Rubrica Immigrazione di Ana Fron

DIOCESI – Certi mezzi informativi continuano ad associare all’immigrazione l’aumento della delinquenza. Ma fermiamoci a riflettere un attimo, supportati da dati, così da verificare se ciò sia vero o meno. E, con i dati alla mano, scopriamo che, in realtà, gli stranieri non commettono più reati degli italiani.

Secondo un articolo di Today (2 agosto 2023), la percentuale di stranieri nelle carceri italiane è alta, ma le evidenze sono fuorvianti. Molti degli stranieri sono rinchiusi in attesa di giudizio, in quanto non hanno un domicilio dove aspettare la fine del processo, a differenza degli italiani.

Anche secondo il Censis, nel periodo che va dal 2012 al 2022, il numero di denunce in Italia è sceso del 25%. Inoltre, malgrado sia aumentato il numero di stranieri presenti in Italia negli anni, la percentuale di detenuti di origine straniera è diminuita sia in termini percentuali, che in termini relativi. Un fenomeno che smentisce la connessione diretta tra presenza di stranieri e numero di reati eseguiti.

Allora perché, per alcuni, bisogna ancora avere paura degli stranieri?
Possiamo pensare che la paura sia dovuta a vari fattori socio economici e culturali, come:
la mancanza di conoscenza della cultura e delle abitudini degli stranieri,
la diffusione di stereotipi e di pregiudizi,
la percezione di una minaccia alla propria identità culturale,
la paura dell’ignoto;
la paura della perdita delle risorse economiche, ecc.
Tuttavia, questi allarmismi sono incentivati anche da alcune testate multimediali e da una certa politica.

Dunque, come possiamo ragionare su tali temi e come possiamo evitare la manipolazione dell’informazione?
La paura della delinquenza degli stranieri è un tema delicato e complesso.
È importante educare la popolazione, partendo dalle Scuole, a ragionare in modo critico e razionale, evitando di farsi influenzare dai media o dalla politica, diffondendo informazioni precise e aggiornate sulla delinquenza degli stranieri, evitando di generalizzare eccessivamente e di creare stereotipi;
promuovendo il dialogo e l’incontro tra le diverse culture, favorendo la conoscenza reciproca e il rispetto delle differenze;
coinvolgendo la popolazione in attività e progetti che favoriscano l’integrazione degli stranieri nella società, come ad esempio corsi di lingua e cultura;
sensibilizzando la popolazione sui diritti degli stranieri e sulle difficoltà che incontrano nella vita quotidiana, favorendo l’emergere di una cultura dell’accoglienza e dell’inclusione.
Questi sono solo alcuni spunti, ma esistono molti altri metodi che potrebbero essere adottati.

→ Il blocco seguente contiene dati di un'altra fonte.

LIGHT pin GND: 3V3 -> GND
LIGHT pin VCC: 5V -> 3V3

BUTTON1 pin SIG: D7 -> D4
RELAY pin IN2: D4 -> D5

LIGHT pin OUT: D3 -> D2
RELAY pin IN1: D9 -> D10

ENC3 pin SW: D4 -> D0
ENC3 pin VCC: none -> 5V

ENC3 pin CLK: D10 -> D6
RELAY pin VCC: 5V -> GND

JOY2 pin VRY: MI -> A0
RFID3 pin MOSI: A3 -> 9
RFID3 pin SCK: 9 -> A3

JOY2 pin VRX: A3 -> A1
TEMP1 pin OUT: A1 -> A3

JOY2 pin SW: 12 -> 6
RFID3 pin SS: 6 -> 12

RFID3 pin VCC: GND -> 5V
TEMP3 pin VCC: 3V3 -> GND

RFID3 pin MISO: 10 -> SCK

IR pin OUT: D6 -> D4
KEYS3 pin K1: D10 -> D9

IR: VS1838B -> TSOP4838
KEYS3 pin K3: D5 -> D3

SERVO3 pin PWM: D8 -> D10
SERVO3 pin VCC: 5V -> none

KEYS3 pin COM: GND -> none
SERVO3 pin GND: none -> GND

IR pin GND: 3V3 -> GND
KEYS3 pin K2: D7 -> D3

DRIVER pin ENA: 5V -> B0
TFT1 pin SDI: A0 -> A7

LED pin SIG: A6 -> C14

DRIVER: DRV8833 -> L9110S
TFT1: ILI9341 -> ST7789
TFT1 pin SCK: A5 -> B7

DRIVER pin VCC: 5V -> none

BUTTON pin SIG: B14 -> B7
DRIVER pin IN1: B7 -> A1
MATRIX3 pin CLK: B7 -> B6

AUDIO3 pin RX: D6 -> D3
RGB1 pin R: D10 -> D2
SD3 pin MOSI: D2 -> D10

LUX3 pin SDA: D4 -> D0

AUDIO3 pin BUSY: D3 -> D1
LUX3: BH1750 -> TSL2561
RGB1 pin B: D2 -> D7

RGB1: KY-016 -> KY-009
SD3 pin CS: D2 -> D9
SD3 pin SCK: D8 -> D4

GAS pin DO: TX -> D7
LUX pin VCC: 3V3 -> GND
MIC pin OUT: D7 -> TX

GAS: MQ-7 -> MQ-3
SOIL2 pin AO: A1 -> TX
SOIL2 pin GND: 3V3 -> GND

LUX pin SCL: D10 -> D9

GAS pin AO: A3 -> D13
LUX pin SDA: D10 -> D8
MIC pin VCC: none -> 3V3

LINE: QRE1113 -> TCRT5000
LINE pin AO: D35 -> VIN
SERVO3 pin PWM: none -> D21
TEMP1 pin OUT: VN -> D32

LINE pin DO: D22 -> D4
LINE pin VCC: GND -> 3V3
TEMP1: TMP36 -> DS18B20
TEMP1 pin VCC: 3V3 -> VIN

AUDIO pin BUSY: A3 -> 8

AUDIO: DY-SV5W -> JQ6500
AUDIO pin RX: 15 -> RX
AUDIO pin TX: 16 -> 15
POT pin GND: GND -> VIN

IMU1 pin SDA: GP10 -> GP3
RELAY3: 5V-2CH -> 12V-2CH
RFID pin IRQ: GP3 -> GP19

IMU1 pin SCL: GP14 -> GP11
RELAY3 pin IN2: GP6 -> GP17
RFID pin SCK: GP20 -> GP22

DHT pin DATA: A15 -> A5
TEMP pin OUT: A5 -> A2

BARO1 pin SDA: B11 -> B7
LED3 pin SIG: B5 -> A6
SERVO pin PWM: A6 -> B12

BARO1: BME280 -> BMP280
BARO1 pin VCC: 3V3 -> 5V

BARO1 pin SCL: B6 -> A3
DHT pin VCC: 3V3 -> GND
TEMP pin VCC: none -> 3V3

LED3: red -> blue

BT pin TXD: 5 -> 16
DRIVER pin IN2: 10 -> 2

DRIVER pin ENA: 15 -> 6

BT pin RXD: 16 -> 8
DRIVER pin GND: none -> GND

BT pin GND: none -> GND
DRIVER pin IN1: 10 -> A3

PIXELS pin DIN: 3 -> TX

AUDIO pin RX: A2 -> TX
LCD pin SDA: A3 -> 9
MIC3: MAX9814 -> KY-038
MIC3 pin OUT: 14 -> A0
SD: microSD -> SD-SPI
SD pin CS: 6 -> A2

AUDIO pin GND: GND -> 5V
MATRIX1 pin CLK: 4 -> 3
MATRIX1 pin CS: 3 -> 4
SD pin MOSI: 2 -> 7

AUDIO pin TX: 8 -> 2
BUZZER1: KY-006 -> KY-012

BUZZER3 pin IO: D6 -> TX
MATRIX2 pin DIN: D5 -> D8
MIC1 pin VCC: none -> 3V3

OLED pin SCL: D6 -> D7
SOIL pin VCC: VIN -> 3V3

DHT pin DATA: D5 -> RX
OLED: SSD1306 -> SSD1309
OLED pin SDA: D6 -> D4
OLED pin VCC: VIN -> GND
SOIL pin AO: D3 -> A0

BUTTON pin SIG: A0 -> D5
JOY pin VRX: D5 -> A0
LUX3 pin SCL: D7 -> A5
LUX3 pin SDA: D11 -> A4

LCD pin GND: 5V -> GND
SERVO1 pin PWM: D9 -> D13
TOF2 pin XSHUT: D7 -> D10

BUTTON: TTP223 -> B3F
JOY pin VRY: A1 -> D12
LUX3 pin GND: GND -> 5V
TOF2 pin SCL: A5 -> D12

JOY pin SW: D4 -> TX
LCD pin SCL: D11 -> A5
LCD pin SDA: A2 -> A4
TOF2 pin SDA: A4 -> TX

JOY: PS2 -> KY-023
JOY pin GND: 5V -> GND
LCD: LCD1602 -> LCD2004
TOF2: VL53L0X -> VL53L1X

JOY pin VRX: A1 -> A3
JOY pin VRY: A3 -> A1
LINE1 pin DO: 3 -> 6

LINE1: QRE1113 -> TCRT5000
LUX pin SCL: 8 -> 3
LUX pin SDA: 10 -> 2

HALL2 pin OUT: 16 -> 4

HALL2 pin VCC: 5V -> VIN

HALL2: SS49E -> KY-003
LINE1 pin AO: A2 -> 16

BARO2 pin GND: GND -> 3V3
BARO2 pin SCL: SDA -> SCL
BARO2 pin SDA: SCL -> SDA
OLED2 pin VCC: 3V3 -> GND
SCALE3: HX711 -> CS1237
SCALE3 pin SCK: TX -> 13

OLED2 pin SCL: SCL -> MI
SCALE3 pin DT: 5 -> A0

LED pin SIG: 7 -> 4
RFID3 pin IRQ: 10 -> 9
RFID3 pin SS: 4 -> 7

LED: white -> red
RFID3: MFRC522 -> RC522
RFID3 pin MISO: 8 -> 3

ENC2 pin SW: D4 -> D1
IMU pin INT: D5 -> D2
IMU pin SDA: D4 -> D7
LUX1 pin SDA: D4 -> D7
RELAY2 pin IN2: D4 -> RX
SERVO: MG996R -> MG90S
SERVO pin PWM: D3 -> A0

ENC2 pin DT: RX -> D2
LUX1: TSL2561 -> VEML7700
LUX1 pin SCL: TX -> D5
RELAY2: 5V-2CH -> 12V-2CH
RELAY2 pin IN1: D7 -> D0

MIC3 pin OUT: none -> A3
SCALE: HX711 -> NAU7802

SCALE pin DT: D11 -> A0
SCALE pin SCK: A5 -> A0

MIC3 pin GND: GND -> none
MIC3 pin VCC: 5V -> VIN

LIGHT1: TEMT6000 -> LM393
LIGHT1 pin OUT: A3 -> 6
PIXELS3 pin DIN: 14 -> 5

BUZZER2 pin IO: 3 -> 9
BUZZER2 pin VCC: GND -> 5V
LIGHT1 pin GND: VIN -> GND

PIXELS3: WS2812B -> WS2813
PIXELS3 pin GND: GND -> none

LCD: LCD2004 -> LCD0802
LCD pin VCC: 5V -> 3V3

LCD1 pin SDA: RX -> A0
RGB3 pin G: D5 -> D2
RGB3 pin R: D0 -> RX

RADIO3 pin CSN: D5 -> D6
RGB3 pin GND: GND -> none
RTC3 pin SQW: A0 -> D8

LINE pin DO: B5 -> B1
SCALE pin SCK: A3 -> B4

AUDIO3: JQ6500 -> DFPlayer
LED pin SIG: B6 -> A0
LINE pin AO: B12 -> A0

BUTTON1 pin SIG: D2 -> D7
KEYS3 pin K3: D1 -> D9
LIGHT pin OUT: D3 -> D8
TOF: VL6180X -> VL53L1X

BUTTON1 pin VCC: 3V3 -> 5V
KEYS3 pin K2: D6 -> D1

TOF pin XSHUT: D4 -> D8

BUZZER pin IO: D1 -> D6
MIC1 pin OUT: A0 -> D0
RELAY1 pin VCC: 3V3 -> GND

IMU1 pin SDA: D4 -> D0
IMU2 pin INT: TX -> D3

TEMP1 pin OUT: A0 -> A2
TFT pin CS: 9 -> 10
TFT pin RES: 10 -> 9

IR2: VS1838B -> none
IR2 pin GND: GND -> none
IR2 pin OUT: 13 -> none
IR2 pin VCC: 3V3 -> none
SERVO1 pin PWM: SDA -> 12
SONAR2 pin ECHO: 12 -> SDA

L’importante è lavorare insieme per costruire la società, dando anche agli stranieri la responsabilità della crescita.
Possiamo ragionare sui pregiudizi. Qualche sociologo parla di “disimparare i pregiudizi”, una pratica che porta a capire la provenienza di alcuni pregiudizi o luoghi comuni e far sì che si arrivi ad un cambiamento di mentalità e, di conseguenza, anche di atteggiamento.

Ma, se non lo si fa, quali ripercussioni possono esserci sulla vita degli stranieri?
Se li vediamo come delinquenti, i contraccolpi sfavorevoli sulla loro vita possono essere molteplici. Prima di tutto la percezione di un’intera categoria di persone in un certo modo può portare ad una maggiore discriminazione e al razzismo nei loro confronti e, di conseguenza, ad una diminuzione della loro qualità della vita. Potrebbero essere esclusi da opportunità di lavoro e di relazioni sociali. Nascerebbero tensioni e conflitti tra comunità (vedi conflitti tra comunità etniche, nelle scuole, nelle carceri, nei luoghi di aggregazione sociale come, ad esempio, le discoteche).

Dobbiamo ricordare sempre che, bisogna “giudicare” ogni individuo in base alle proprie azioni e non per la sua appartenenza etnica, nazionale, religiosa, di genere, ecc. In questo modo percepiremo lo straniero come un alter ego; uno come me.